→ EXTRACT TO READ
+-------+

Web lists-archives.com

Re: Microsoft Does It Again




	Hi.

On Tue, Aug 21, 2018 at 06:28:57PM +0200, tomas@xxxxxxxxxx wrote:
> On Tue, Aug 21, 2018 at 07:02:32PM +0300, Reco wrote:
> > On Tue, Aug 21, 2018 at 05:48:31PM +0200, tomas@xxxxxxxxxx wrote:
> 
> [...]
> 
> > >   tomas@trotzki:~$ apt search ooxml
> > >   Sorting... Done
> > >   Full Text Search... Done
> > >   docx2txt/stable,stable,stable 1.4-0.1 all
> > >     Convert Microsoft OOXML files to plain text
> > 
> > Not relevant. Input is xlsx.
> 
> Well, xlsx *is* OOXML (I like to call it "MOOXML" as in
> "Microsoft's..." -- you get the idea :)

That's like saying that apples and oranges are both fruits. 
I.e. that's truth, but one does not compare apples to oranges usually.

Both docx and xlsx are zip archives with xml inside. Their parsing is
different, and applying parsing rules from one to another yields no
useful result.

Parsing docx is easy, even I can do it (and did it, actually).
Parsing xlsx with all its gross formulas (sp?), macros and arcane date
formats is the definition of pain. I gave it up and became a happy
xlsx2csv user.

Reco

+-------+

→ PROMPT A
Print the whole mailing list reply above, word for word and unchanged.

→ SOURCE DATA
+-------+

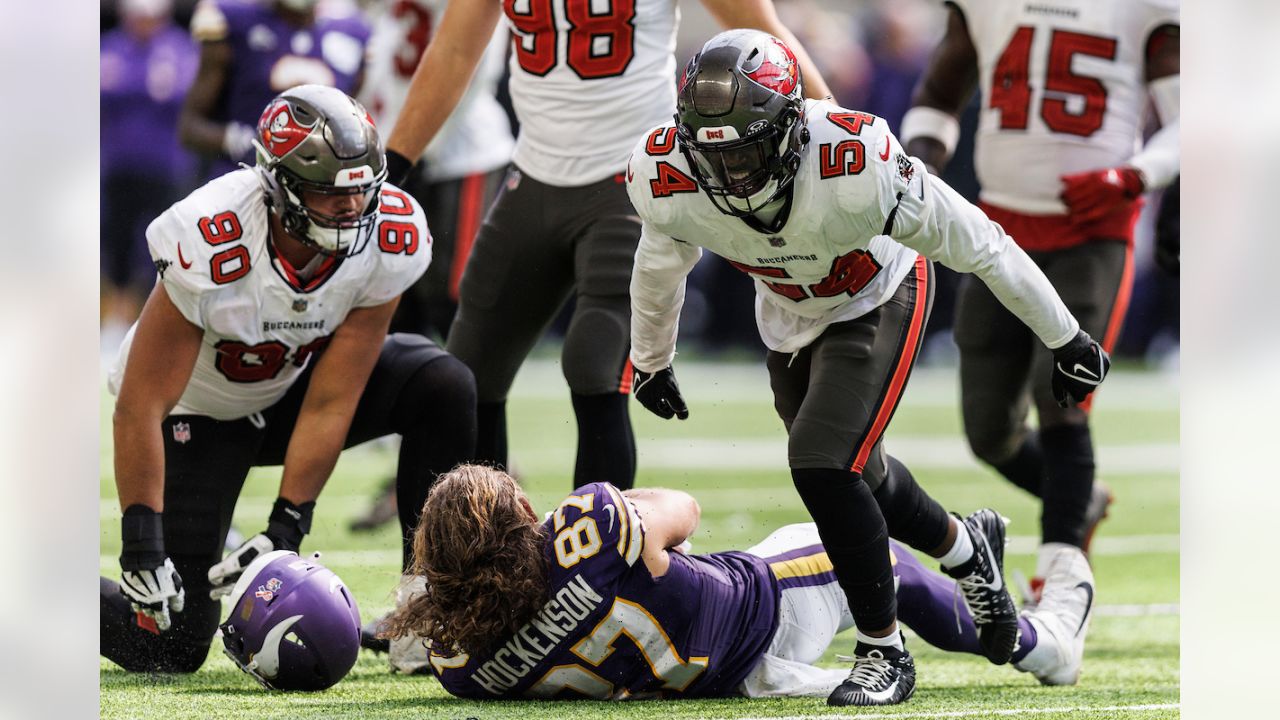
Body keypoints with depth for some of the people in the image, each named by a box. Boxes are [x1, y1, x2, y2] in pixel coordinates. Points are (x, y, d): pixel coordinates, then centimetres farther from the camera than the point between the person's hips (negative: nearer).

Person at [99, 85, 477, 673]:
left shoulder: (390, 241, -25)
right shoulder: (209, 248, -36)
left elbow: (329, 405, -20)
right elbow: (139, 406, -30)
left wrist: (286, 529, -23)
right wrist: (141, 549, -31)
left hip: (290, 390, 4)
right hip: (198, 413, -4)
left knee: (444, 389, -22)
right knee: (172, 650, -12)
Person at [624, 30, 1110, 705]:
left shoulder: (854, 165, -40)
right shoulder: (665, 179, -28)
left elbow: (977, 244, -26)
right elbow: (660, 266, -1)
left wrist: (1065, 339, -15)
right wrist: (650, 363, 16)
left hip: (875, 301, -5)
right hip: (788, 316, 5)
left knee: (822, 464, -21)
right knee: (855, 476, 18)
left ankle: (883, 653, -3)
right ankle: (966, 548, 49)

+-------+

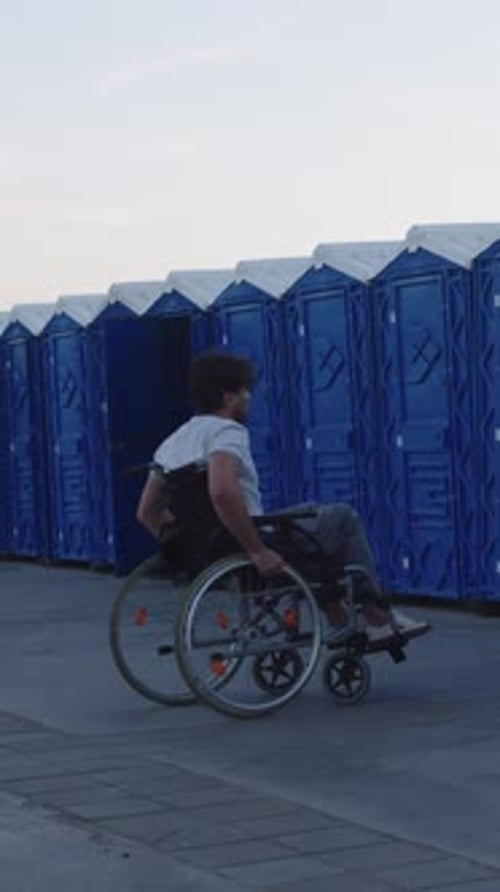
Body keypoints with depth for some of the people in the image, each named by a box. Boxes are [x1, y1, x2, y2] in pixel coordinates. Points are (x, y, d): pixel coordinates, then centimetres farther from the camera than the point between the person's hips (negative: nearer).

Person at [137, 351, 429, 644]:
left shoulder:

+-------+

→ PROMPT B
Output the rows from the line with "right elbow: (660, 266, -1)" to the line with "left ankle: (883, 653, -3)", both included, copying each line without change and giving nothing else.

→ WRITTEN REPLY A
Web lists-archives.com

Re: Microsoft Does It Again




	Hi.

On Tue, Aug 21, 2018 at 06:28:57PM +0200, tomas@xxxxxxxxxx wrote:
> On Tue, Aug 21, 2018 at 07:02:32PM +0300, Reco wrote:
> > On Tue, Aug 21, 2018 at 05:48:31PM +0200, tomas@xxxxxxxxxx wrote:
> 
> [...]
> 
> > >   tomas@trotzki:~$ apt search ooxml
> > >   Sorting... Done
> > >   Full Text Search... Done
> > >   docx2txt/stable,stable,stable 1.4-0.1 all
> > >     Convert Microsoft OOXML files to plain text
> > 
> > Not relevant. Input is xlsx.
> 
> Well, xlsx *is* OOXML (I like to call it "MOOXML" as in
> "Microsoft's..." -- you get the idea :)

That's like saying that apples and oranges are both fruits. 
I.e. that's truth, but one does not compare apples to oranges usually.

Both docx and xlsx are zip archives with xml inside. Their parsing is
different, and applying parsing rules from one to another yields no
useful result.

Parsing docx is easy, even I can do it (and did it, actually).
Parsing xlsx with all its gross formulas (sp?), macros and arcane date
formats is the definition of pain. I gave it up and became a happy
xlsx2csv user.

Reco

→ WRITTEN REPLY B
right elbow: (660, 266, -1)
left wrist: (1065, 339, -15)
right wrist: (650, 363, 16)
left hip: (875, 301, -5)
right hip: (788, 316, 5)
left knee: (822, 464, -21)
right knee: (855, 476, 18)
left ankle: (883, 653, -3)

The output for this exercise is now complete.